Now that we know the innate dangers of combustion appliances, what can be done to mitigate the risks without going back in time to the cavemen era? Simply having a qualified professional inspect your combustion appliances can alert you of current or potential problems. When these professionals perform an inspection, they carry several instruments specifically tuned to detect CO in the air and diagnose problems with gas pipes and appliances. 

Testing and Inspecting

Your Combustion Appliance Zone (CAZ), the room or area where you will find your furnace and water heater, must be clean and free of flammable materials. Only then can the inspection begin. The inspector will begin by checking all gas lines in reference to the home for leaks using a combustible gas detector. The instrument senses tiny leaks that may go undetected under normal circumstances.  These leaks are identified and labeled for correction. Next the inspector creates a ‘worst-case scenario’ for combustion equipment that encourages it to fail. By turning on all fans including furnaces, bath exhaust fans, and range hoods, a significant difference in pressure between the inside and outside is formed. This difference tells the inspector which condition the most negative pressure at each combustion appliance is. Once the condition is determined, the inspector tests each appliance to see if they backdraft or produce excess levels of CO. Depending on the results, the inspector will recommend a course of action.

If any appliances do fail the inspection, there are corrective steps that can be taken.

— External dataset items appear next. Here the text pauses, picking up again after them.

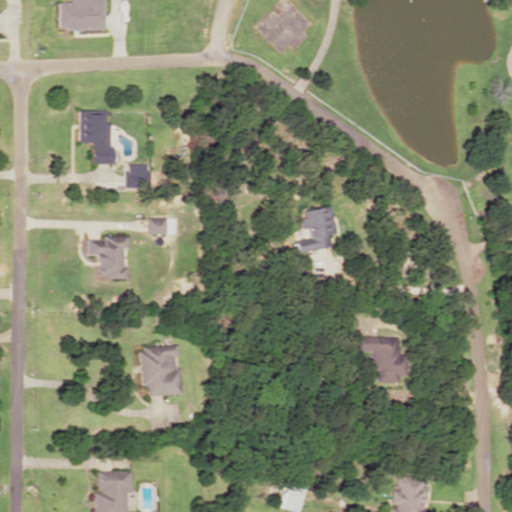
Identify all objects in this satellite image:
building: (78, 14)
road: (219, 29)
building: (93, 133)
road: (370, 151)
building: (159, 224)
building: (313, 227)
building: (106, 254)
road: (18, 293)
building: (379, 355)
building: (157, 368)
building: (108, 490)
building: (288, 495)
building: (405, 495)
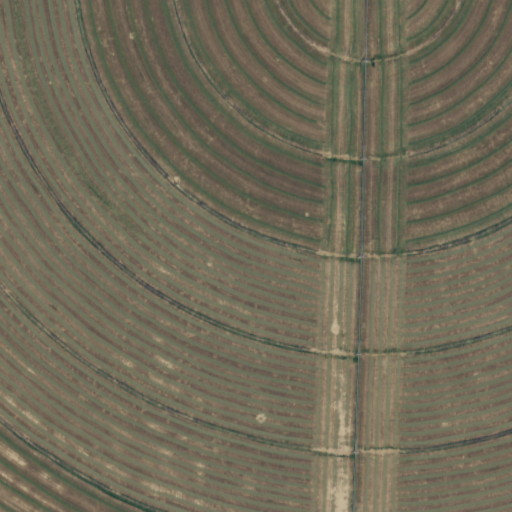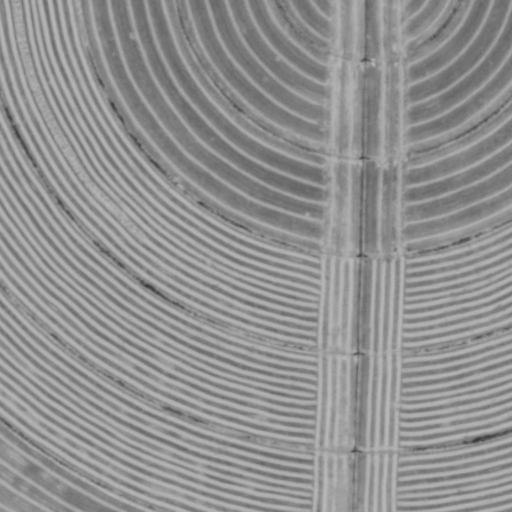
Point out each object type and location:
crop: (255, 256)
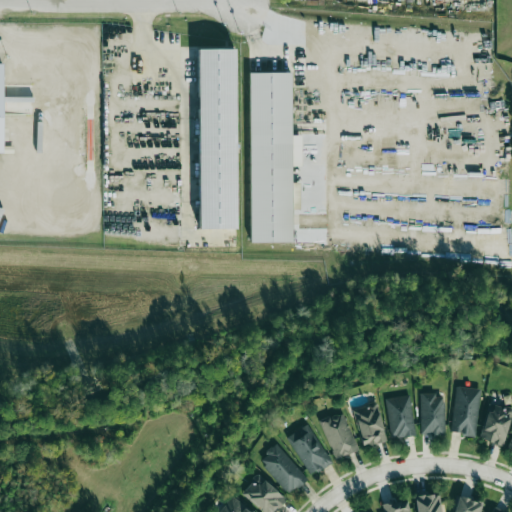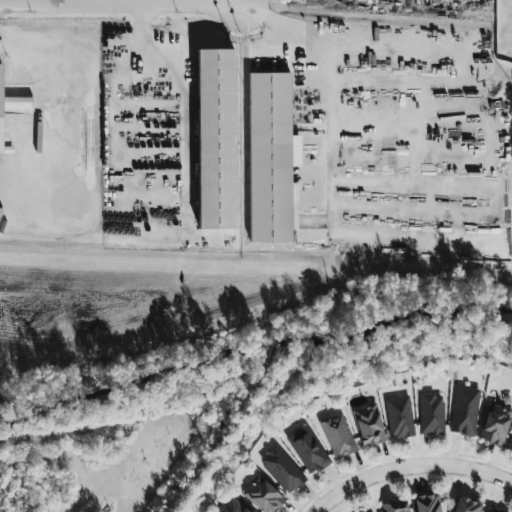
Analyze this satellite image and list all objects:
road: (83, 2)
road: (119, 5)
road: (332, 89)
road: (182, 92)
building: (1, 105)
building: (216, 138)
building: (271, 157)
building: (465, 410)
building: (431, 414)
building: (399, 416)
building: (496, 423)
building: (369, 424)
building: (338, 434)
building: (510, 444)
building: (309, 449)
road: (408, 465)
building: (282, 468)
building: (263, 494)
building: (427, 503)
building: (467, 505)
building: (234, 506)
building: (396, 506)
building: (496, 510)
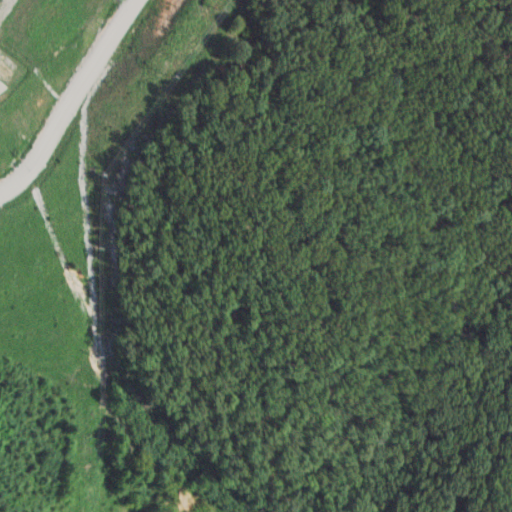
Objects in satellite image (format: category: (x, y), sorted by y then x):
airport apron: (4, 66)
road: (72, 102)
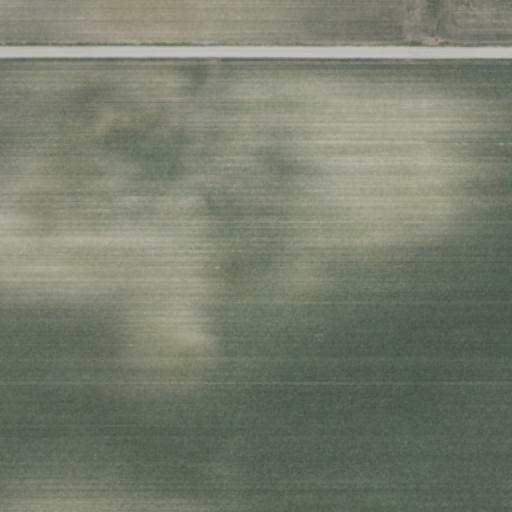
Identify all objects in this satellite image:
road: (256, 44)
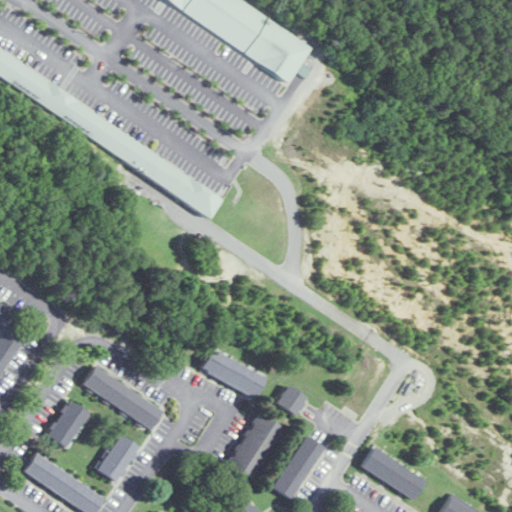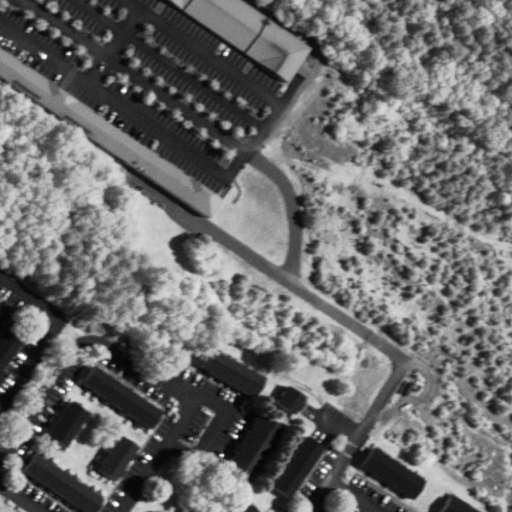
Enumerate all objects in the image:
road: (124, 29)
road: (171, 63)
road: (230, 65)
road: (97, 67)
road: (125, 107)
building: (108, 134)
road: (281, 178)
road: (239, 247)
building: (6, 333)
road: (42, 341)
road: (105, 356)
building: (232, 372)
building: (121, 396)
building: (291, 399)
building: (67, 422)
building: (253, 447)
building: (117, 457)
road: (155, 458)
building: (297, 466)
road: (338, 466)
building: (392, 473)
building: (62, 484)
road: (355, 495)
road: (16, 500)
building: (453, 507)
building: (246, 508)
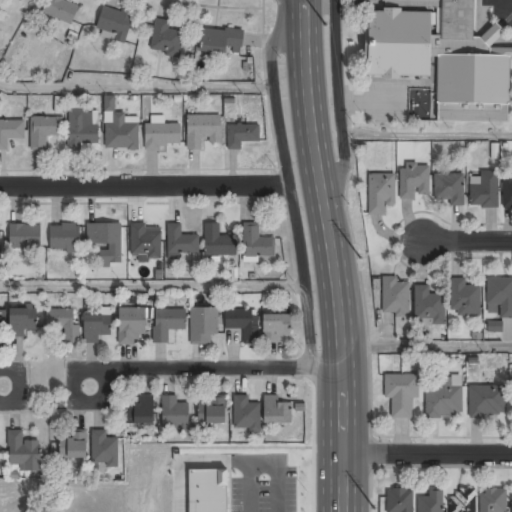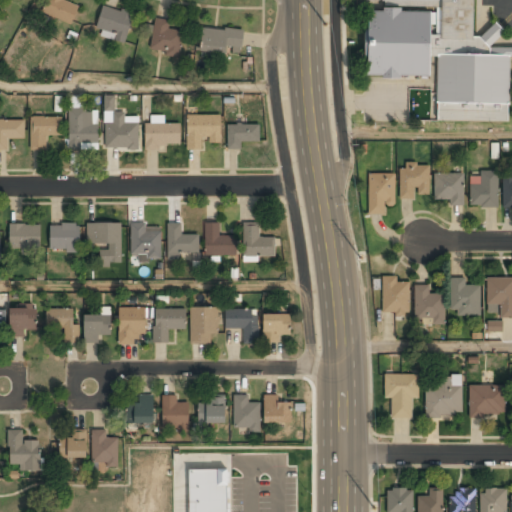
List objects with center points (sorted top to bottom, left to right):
power tower: (326, 9)
building: (60, 10)
building: (60, 10)
building: (114, 23)
building: (114, 23)
building: (166, 38)
building: (166, 39)
building: (219, 41)
building: (222, 41)
building: (442, 56)
building: (442, 56)
road: (135, 87)
road: (338, 103)
building: (119, 127)
building: (83, 129)
building: (202, 129)
building: (43, 130)
building: (10, 131)
building: (11, 131)
building: (44, 131)
building: (81, 131)
building: (202, 131)
building: (121, 132)
building: (161, 133)
road: (427, 133)
building: (241, 134)
building: (242, 134)
building: (162, 135)
building: (414, 180)
building: (415, 181)
road: (287, 183)
building: (449, 187)
building: (449, 189)
building: (484, 189)
road: (144, 190)
building: (483, 190)
building: (380, 191)
building: (507, 191)
building: (381, 193)
building: (24, 236)
building: (25, 236)
building: (64, 237)
building: (64, 238)
building: (106, 240)
building: (106, 241)
building: (145, 241)
building: (181, 241)
building: (218, 241)
building: (180, 242)
building: (218, 242)
building: (257, 242)
building: (255, 243)
road: (472, 243)
building: (145, 244)
building: (0, 250)
road: (330, 255)
power tower: (360, 263)
road: (151, 286)
building: (394, 295)
building: (500, 295)
building: (499, 296)
building: (394, 297)
building: (464, 297)
building: (465, 299)
building: (428, 304)
building: (429, 305)
building: (21, 319)
building: (22, 321)
building: (167, 322)
building: (63, 323)
building: (132, 323)
building: (202, 323)
building: (243, 323)
building: (243, 323)
building: (63, 324)
building: (166, 324)
building: (2, 325)
building: (2, 325)
building: (96, 325)
building: (131, 325)
building: (203, 325)
building: (275, 326)
building: (494, 326)
building: (96, 327)
building: (275, 327)
building: (495, 330)
road: (426, 346)
road: (212, 367)
road: (23, 389)
building: (401, 393)
building: (401, 393)
building: (443, 396)
building: (444, 397)
building: (487, 400)
road: (87, 401)
building: (487, 401)
building: (139, 410)
building: (212, 410)
building: (276, 410)
building: (213, 411)
building: (276, 411)
building: (140, 412)
building: (246, 413)
building: (174, 414)
building: (245, 414)
building: (174, 415)
building: (73, 445)
building: (74, 445)
road: (138, 446)
building: (104, 448)
building: (104, 450)
building: (23, 451)
building: (23, 452)
road: (428, 456)
building: (207, 490)
building: (399, 500)
building: (400, 500)
building: (462, 500)
building: (462, 500)
building: (492, 500)
building: (493, 500)
building: (430, 501)
building: (431, 501)
power tower: (373, 502)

Leaking gas lines can be repaired or replaced. With appliances there are different solutions based on the type of problem. One improvement may be to bring in combustion air from the outside and seal off the CAZ. This may involve as little as replacing a louvered door with a solid one that is gasketed, or as complicated as building a new room around the equipment. The CAZ essentially becomes outside the living space, and risk of CO poisoning is reduced. 

Another solution is to replace the appliances with sealed combustion power, direct vent or electric models. Without the use of gas appliances, there is no risk of CO poisoning.

Fortunately, the current market offers many sleek electric appliances with the highest rating of efficiency.  

Having your gas-fired combustion appliances inspected is not only a smart thing to do as a homeowner but is a requirement under Georgia Power’s Home Energy Improvement Program which allows customers to earn rebates for energy saving improvements. Additionally, it is mandatory for any green building certification program. 

Conclusion

Burning fossil fuels has become a necessary evil in today’s world. Producing carbon monoxide, even in small doses can be deadly. Every home should be equipped with low-level CO detectors on each floor to aid in alerting residents of potential threats. Beyond installing detectors, if there are combustion appliances in your home, the best route to long term home and occupant health is to have a qualified professional inspect them. This will ensure your home is healthy and safe, allowing it to be the peaceful sanctuary that a home should be.